Sunday, July 1, 2007
DAWSON CITY, YUKON — Val and I were still in the sofa bed this morning when Mum opened the door, dressed in her red and white regalia for Canada Day, to greet the day. I had put up some little Canada Day flags and balloons around the trailer last night to prepare for the day. We got up and at ‘em, had some breakfast and headed in to town for the parade.
In a town the size of Dawson (about 1400 people), everybody gets into the act. Five Mounties were there in their Red Serge, posing for photos with the tourists (including us!), ready to lead the procession. There were antique cars, kids with their bicycles all decorated with streamers and flags, all the fire engines in town, and a couple of floats as well. The whole bunch, participants and spectators alike, ended up at the Victory Garden next to the museum for big slabs of birthday cake and juice.
We strolled through the town to the Commissioner’s residence to watch "The Mounties Get Their Man", a skit by two Parks Canada employees dressed in period costume. The Mountie of the pair was Special Constable Kate Ryan, who rode up on Thunder, her horse (made of a sock and a broomstick) to arrest the nefarious Fred, known for smuggling gold and other unsavory activities. The young lady who played Kate was impersonating a real character, as women were hired from time to time as matrons and given special constable status by the NWMP. It was a fun way to absorb some early RCMP history.

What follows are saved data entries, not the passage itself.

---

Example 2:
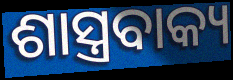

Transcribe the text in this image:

ଶାସ୍ତ୍ରବାକ୍ୟ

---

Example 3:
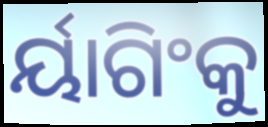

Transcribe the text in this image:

ର୍ୟାଗିଂକୁ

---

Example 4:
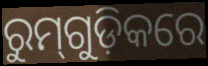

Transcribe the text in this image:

ରୁମ୍‌ଗୁଡ଼ିକରେ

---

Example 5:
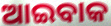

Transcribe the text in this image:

ଆଇବାକ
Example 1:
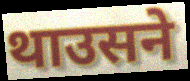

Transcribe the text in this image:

थाउसने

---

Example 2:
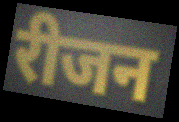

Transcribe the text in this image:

रीजन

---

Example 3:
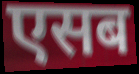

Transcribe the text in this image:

एसब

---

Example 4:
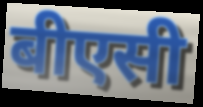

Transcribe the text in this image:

बीएसी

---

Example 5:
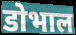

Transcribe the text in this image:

डोभाल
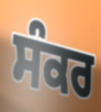
ਸੰਕਰ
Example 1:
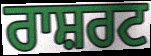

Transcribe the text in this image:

ਰਾਸ਼ਰਟ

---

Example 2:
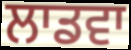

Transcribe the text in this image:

ਲਾਡਵਾ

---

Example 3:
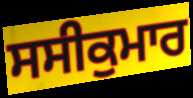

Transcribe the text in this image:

ਸਸੀਕੁਮਾਰ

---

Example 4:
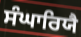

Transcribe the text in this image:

ਸੰਘਾਰਿਯੈ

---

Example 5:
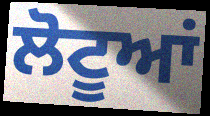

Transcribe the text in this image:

ਲੋਟੂਆਂ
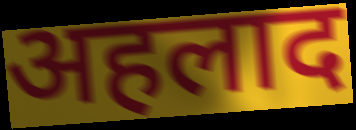
अहलाद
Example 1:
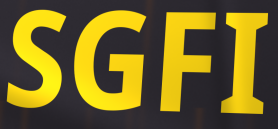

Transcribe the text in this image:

After lunch we brought Mum back to the trailer for a snooze and went back to browse through the Visitor Centre. When we arrived we were offered another slab of Canada Day birthday cake! We started chatting with an American couple who have been stuck in Dawson for two weeks because of complications involving a broken drive shaft on their truck. They’ve enjoyed every bit of their enforced stay! We also took a quick look at some fascinating film footage of gold-digging from the early days.
With Mum back with us, we tromped over to the Palace Grand Theatre, a wonderful two-storey wooden building, to see the "Great Klondike Character Contest". Six young actors described their roles in the life of Dawson’s history with actual photos as the backdrop, and the audience had to vote with their applause for the one they liked the best. Was it the Mountie, who brought law and order? Or Klondike Kate, with the heart of gold? The winner was old Mrs. Tremblay, the first woman to come to the Klondike, who prepared a Christmas dinner for the entire community, sending out invitations on pieces of bark and asking her guests to bring their own cutlery.

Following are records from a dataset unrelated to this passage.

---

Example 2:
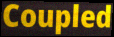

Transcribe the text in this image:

Coupled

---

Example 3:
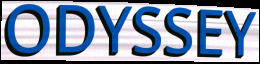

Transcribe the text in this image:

ODYSSEY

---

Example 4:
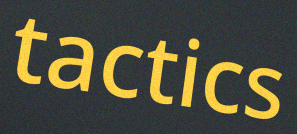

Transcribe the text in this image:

tactics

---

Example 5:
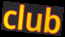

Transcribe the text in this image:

club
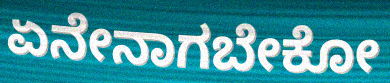
ಏನೇನಾಗಬೇಕೋ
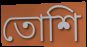
তোশি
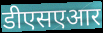
डीएसएआर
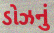
ડોઝનું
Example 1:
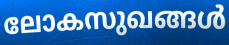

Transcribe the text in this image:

ലോകസുഖങ്ങൾ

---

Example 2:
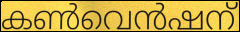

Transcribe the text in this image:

കൺവെൻഷന്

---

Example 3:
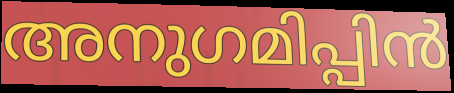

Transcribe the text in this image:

അനുഗമിപ്പിൻ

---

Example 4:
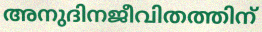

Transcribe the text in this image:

A free concert in the gazebo was next on the agenda, with a salmon barbeque offered at the same venue, on the dike next to the Yukon River. We balanced paper plates and lemonade glasses as we made our way to a grassy spot to sit down and eat (all the picnic tables were already claimed) and listen to the music. Then on to the ice cream parlour for dessert and a brief pause to consume our cones on real chairs set out along the board walk.

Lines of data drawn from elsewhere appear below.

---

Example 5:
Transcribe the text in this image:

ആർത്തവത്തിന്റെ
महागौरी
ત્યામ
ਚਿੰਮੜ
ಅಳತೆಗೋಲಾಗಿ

The finale of the evening was a visit to the log cabin of Robert Service where a character named Johnny, dressed in bowler hat, striped pants and vest, related the life story of this famed poet and recited some of his works. Johnny asked everyone in the audience where they were from, and wove comments into his anecdotes to draw in each person, even giving the cue to one woman to scream at the appropriate spot in The Shooting of Dan McGrew! He did a terrific job.
By the end of a day sitting in hard chairs at the theatre, on the grass at the barbeque and on wooden benches at the log cabin, our backsides were done in, and the soft chairs and couch at the trailer were a welcome resting place at the end of a glorious Canada Day under the midnight sun.